Esta iniciativa, que cada año gana más respaldo ciudadano, consiste en marcar simultáneamente las casillas de la Iglesia Católica y de fines sociales, un gesto compatible que no reduce la cantidad a devolver ni incrementa el importe a pagar.
Un pequeño gesto con gran impacto
Marcar la “Doble X” significa que el contribuyente decide el destino de un 0,7% de su impuesto en cada casilla, lo que se traduce en un 1,4% del total dirigido a proyectos concretos de ayuda a los más necesitados y a la labor pastoral de la Iglesia.
Desde Cáritas se insiste en que esta decisión es clave para sostener miles de iniciativas sociales que acompañan a personas en situación de vulnerabilidad: familias sin recursos, personas sin hogar, mayores en soledad o migrantes que buscan una oportunidad.

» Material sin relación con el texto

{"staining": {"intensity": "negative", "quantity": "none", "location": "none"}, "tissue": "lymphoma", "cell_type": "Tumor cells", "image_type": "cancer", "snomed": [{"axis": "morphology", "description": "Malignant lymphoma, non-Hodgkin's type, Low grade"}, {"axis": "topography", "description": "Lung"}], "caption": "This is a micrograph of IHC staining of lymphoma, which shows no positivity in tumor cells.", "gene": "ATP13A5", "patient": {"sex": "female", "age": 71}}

Cáritas, rostro visible de la caridad
Gran parte de los fondos destinados a fines sociales llegan a proyectos gestionados por Cáritas, que trabaja en primera línea atendiendo situaciones de pobreza y exclusión. Gracias a esta aportación, la organización puede seguir desarrollando programas de acogida, empleo, vivienda y acompañamiento.

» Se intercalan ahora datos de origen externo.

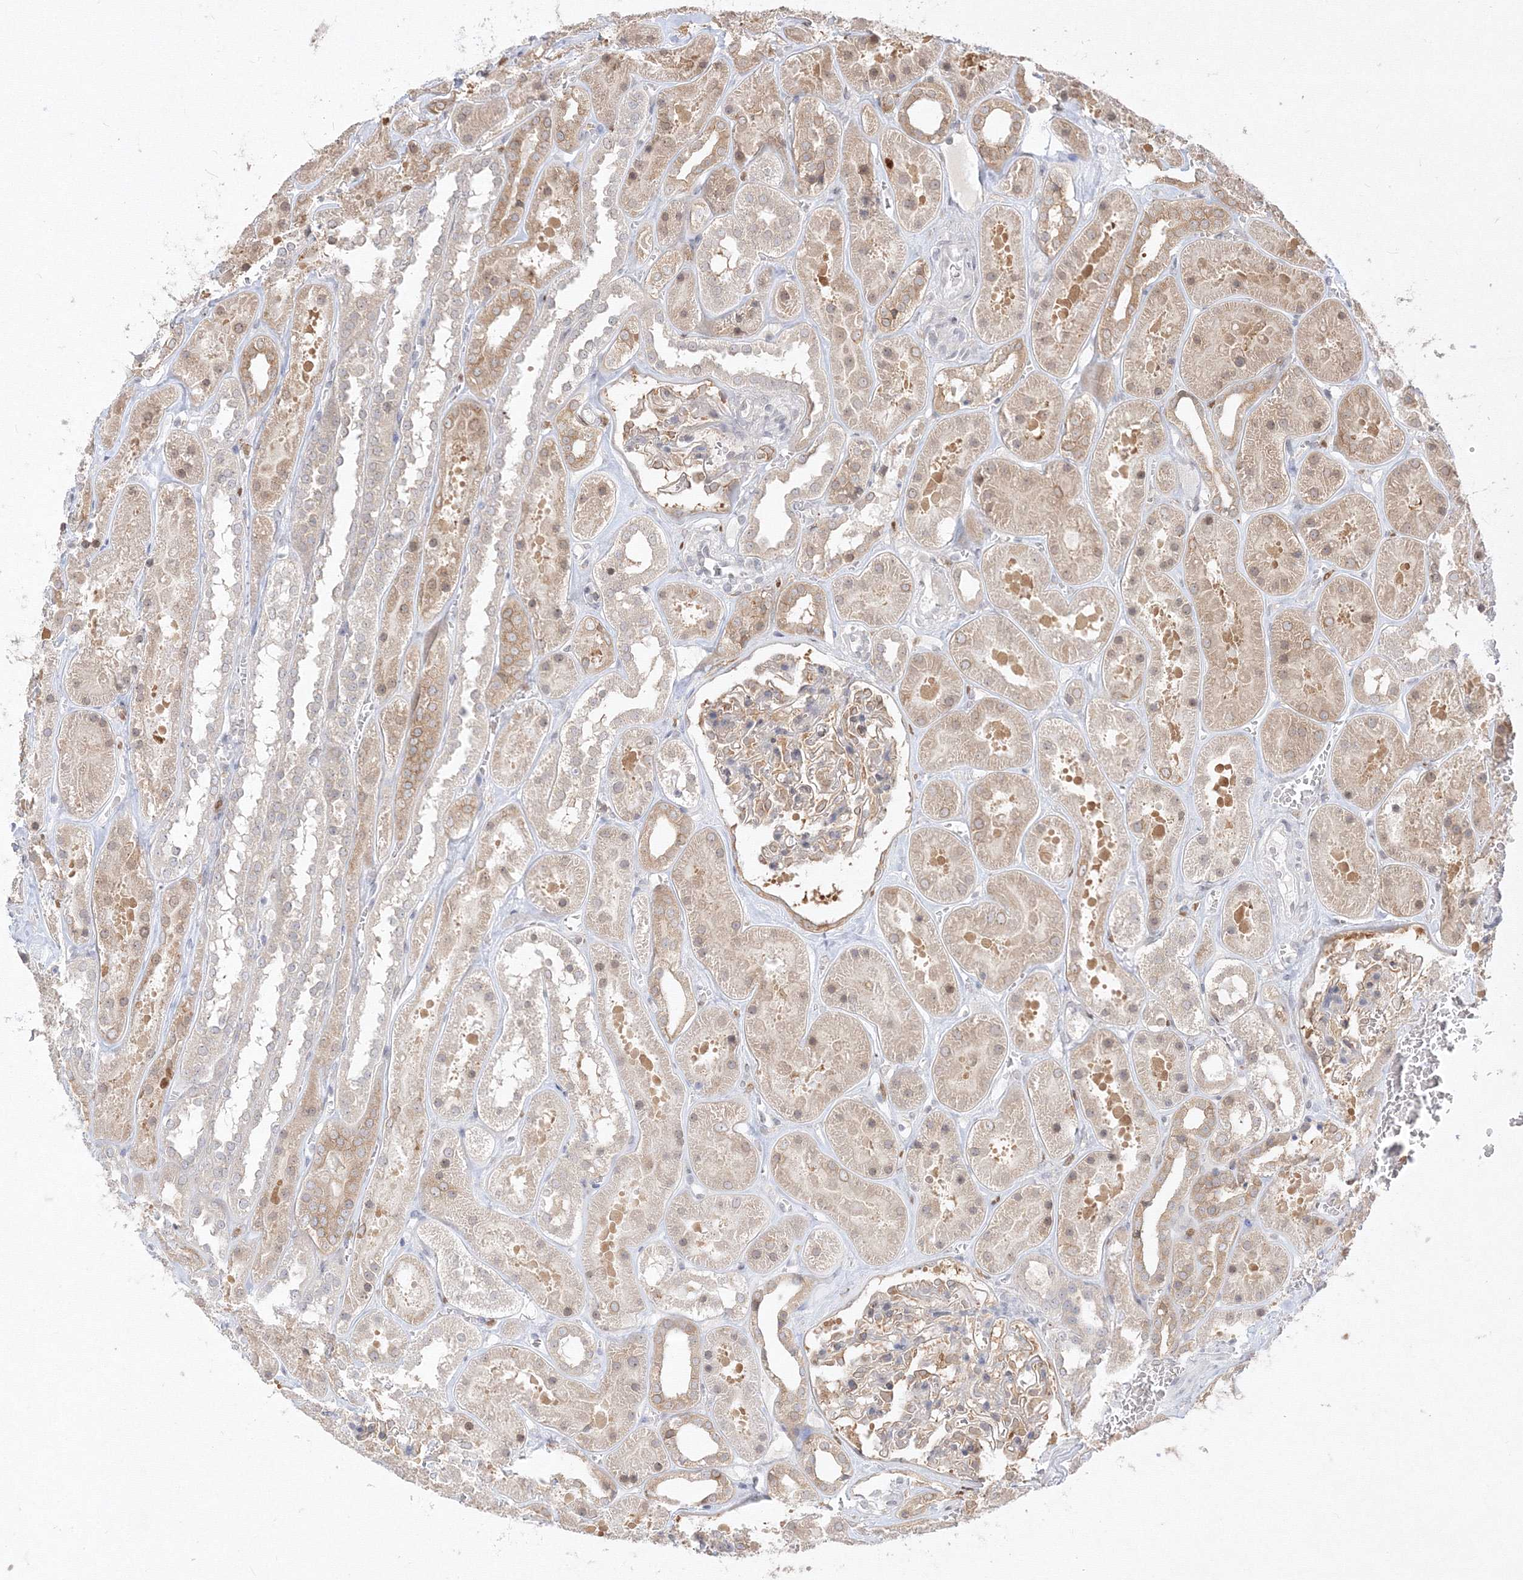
{"staining": {"intensity": "weak", "quantity": "<25%", "location": "cytoplasmic/membranous"}, "tissue": "kidney", "cell_type": "Cells in glomeruli", "image_type": "normal", "snomed": [{"axis": "morphology", "description": "Normal tissue, NOS"}, {"axis": "topography", "description": "Kidney"}], "caption": "An IHC histopathology image of benign kidney is shown. There is no staining in cells in glomeruli of kidney.", "gene": "TMEM50B", "patient": {"sex": "female", "age": 41}}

La campaña subraya que detrás de cada “X” hay historias reales de vida que cambian, gracias a la implicación de millones de contribuyentes.
Iglesia y sociedad, una misión compartida
La casilla de la Iglesia Católica, por su parte, contribuye al sostenimiento de la actividad pastoral: parroquias, sacerdotes, formación, acción caritativa y presencia en ámbitos sociales y educativos.
Lejos de ser excluyentes, ambas casillas se complementan, mostrando que la fe y la acción social caminan unidas al servicio del bien común.
Una decisión libre y solidaria
Desde Cáritas se recuerda que marcar la “Doble X” es una decisión libre, responsable y solidaria, que no supone ningún perjuicio económico para el contribuyente y que, sin embargo, tiene un gran impacto en la sociedad.
En un contexto marcado por diversas necesidades sociales, este sencillo gesto se convierte en una herramienta eficaz para construir una sociedad más justa y solidaria.
Una invitación a no dejarlo en blanco
La campaña insiste en la importancia de no dejar en blanco estas casillas, ya que, en ese caso, es el Estado quien decide el destino de esos fondos sin intervención del contribuyente.
Por ello, Cáritas anima a todos los ciudadanos a informarse y a ejercer esta opción de manera consciente, recordando que marcar la “Doble X” es multiplicar la ayuda sin que cueste nada.
Un gesto sencillo que, año tras año, sigue transformando vidas.